Bloomberg's description is more straightforward; Palmedo described not a "either-or" trade-off, but an abundance of "too many things to invest in." The subtext is that Paradigm believes it has enough capital and research capability to invest in both, without sacrificing one to fulfill the other.
Crypto Not Abandoned, But Downgraded to "One of the Frontiers"
Both Palmedo and Huang repeatedly emphasized not abandoning crypto; this statement needs to be unpacked.
In the new fund investments listed by Paradigm, crypto still occupies an important position: decentralized derivatives exchange Hyperliquid, stablecoin public chain Tempo incubated jointly with Stripe, and prediction market platform Kalshi. In terms of open-source tools, continued investment in Ethereum development tools Foundry and Reth. These are the most active themes in crypto today: decentralized trading, stablecoin infrastructure, and regulated event markets.
But the list of non-crypto investments is equally long: autonomous drone delivery company Zipline, rapid manufacturing platform SendCutSend, space defense startup True Anomaly, and Nous Research which does open-source AI (developer of Hermes Agent). According to CoinDesk, among the projects already invested by the new fund, Zipline's valuation reached $7.6 billion in January this year, and True Anomaly's valuation was $2.2 billion in April.

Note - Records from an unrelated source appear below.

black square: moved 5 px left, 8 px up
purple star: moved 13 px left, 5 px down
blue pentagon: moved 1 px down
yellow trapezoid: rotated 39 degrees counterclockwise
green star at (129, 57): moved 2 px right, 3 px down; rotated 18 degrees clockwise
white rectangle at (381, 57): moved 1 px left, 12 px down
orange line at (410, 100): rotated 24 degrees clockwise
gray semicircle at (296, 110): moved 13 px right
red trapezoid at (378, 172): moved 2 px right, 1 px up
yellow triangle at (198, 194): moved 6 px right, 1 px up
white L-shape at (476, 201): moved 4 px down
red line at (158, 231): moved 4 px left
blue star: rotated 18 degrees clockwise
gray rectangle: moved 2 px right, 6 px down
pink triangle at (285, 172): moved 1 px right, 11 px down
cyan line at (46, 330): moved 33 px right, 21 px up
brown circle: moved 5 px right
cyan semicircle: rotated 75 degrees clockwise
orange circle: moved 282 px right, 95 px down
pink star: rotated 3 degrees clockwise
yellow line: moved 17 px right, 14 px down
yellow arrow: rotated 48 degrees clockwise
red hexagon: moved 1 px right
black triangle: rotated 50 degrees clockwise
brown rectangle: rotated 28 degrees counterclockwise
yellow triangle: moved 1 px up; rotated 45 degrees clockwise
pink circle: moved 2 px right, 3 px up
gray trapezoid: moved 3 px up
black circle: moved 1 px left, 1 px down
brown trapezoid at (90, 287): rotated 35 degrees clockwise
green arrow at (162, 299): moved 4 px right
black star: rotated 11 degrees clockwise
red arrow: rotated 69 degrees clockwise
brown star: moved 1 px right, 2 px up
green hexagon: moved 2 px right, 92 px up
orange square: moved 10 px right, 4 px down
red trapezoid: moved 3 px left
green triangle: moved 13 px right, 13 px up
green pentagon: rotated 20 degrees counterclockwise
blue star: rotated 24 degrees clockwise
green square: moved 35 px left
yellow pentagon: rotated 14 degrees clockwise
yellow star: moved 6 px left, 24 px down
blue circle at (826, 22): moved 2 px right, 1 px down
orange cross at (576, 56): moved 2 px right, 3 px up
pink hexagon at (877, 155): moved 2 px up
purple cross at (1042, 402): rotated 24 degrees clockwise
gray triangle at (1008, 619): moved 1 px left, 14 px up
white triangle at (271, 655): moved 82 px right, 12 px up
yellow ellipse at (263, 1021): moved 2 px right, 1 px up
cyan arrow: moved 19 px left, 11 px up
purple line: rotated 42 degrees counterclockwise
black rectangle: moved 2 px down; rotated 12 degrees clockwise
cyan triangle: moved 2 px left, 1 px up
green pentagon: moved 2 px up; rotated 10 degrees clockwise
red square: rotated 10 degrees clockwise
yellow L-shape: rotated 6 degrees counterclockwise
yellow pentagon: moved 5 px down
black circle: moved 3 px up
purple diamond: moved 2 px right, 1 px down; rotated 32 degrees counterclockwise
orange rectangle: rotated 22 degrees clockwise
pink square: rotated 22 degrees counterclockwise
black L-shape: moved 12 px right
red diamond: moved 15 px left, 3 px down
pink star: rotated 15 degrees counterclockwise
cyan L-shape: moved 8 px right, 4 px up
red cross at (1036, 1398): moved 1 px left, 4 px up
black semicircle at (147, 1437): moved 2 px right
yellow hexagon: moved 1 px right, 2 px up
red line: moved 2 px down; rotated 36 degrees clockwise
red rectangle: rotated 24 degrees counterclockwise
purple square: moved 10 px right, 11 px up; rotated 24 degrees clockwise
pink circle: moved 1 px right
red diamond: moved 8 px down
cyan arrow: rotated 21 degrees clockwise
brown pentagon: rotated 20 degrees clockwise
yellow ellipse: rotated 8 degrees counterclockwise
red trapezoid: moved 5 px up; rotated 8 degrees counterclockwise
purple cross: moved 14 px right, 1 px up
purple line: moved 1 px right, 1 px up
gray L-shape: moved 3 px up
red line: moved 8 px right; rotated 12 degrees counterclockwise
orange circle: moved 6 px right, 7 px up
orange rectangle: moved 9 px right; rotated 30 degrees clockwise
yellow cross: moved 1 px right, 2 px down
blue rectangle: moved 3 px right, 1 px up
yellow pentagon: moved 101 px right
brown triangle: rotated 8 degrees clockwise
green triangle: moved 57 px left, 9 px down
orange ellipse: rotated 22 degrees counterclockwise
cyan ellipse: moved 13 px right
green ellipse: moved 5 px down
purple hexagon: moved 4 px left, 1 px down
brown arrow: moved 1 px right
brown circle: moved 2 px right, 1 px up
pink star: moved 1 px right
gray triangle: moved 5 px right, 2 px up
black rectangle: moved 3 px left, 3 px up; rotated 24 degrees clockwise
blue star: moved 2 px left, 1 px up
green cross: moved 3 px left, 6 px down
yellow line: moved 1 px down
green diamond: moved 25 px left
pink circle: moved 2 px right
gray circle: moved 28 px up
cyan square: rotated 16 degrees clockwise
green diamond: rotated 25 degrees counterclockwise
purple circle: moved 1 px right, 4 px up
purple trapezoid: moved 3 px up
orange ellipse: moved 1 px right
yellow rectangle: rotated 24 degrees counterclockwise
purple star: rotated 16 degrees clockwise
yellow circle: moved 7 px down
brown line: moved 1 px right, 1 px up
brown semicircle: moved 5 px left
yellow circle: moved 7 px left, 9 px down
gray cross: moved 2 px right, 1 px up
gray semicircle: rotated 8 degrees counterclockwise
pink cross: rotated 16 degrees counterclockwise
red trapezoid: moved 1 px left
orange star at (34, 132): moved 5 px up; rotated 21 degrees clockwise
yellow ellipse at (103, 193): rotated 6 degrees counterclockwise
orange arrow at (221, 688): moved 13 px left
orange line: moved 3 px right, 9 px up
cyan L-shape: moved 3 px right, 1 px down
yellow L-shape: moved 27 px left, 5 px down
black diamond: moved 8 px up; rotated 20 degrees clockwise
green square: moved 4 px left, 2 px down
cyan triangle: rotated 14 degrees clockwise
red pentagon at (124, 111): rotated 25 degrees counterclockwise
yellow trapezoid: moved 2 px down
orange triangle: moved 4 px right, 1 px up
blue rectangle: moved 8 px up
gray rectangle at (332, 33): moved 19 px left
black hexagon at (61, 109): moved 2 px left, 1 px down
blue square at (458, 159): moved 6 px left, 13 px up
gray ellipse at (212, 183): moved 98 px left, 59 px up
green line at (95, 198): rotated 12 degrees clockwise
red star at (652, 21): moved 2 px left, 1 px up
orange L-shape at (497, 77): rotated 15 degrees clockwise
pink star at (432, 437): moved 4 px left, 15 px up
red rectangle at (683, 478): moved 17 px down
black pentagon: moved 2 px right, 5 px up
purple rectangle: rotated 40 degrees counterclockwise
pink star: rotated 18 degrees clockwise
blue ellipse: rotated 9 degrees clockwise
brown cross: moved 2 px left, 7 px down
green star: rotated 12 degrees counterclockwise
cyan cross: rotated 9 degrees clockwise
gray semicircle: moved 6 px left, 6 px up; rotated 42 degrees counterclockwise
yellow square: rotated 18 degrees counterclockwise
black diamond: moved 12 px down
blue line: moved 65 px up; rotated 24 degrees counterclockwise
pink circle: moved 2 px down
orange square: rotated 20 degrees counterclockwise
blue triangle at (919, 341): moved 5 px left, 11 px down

Huang's stance is that crypto and AI are not a zero-sum competition; there is significant overlap between the two. Paradigm also specifically pointed out a cross-project EVMbench, which is a blockchain security benchmark test developed in collaboration with OpenAI. (Disclosure: OpenAI is a competitor of Anthropic.)
For crypto practitioners, the signal here is that even in the eyes of the most steadfast crypto VCs, crypto has changed from "the only sector" to "one of the frontiers." The dilution of capital and attention is a fact; whether this is good or bad for specific projects depends on whether they step on the intersection of crypto and AI.
Not Just Paradigm, Crypto Old Money Collectively Expands Scope
Paradigm is not an isolated case; in recent months, crypto VCs have collectively moved beyond crypto.
According to Bloomberg, in May, crypto VC Haun Ventures raised $1 billion, expanding into AI for the first time while supporting crypto startups. In June, Framework Ventures raised $400 million for its fourth fund, investing in crypto as well as AI, robotics, and energy. Along with this Paradigm case, three top crypto VCs independently included AI in their investment scope within two months.
Behind this expansion lies both defense and offense. On the defensive side, the crypto market has become more institutionalized, more regulated, and more concentrated on a few large platforms; early-stage projects capable of absorbing large VC checks are decreasing. On the offensive side, AI and robotics are creating a new cycle of company creation, and the scale and urgency are exactly what VCs want.
For those wanting to enter the crypto primary market, this trend means that following top VCs in the future may make it increasingly difficult to bet solely on crypto. These institutions are treating crypto as part of a "frontier tech stack," not the whole. The next big company incubated by them might not fall under the crypto category at all.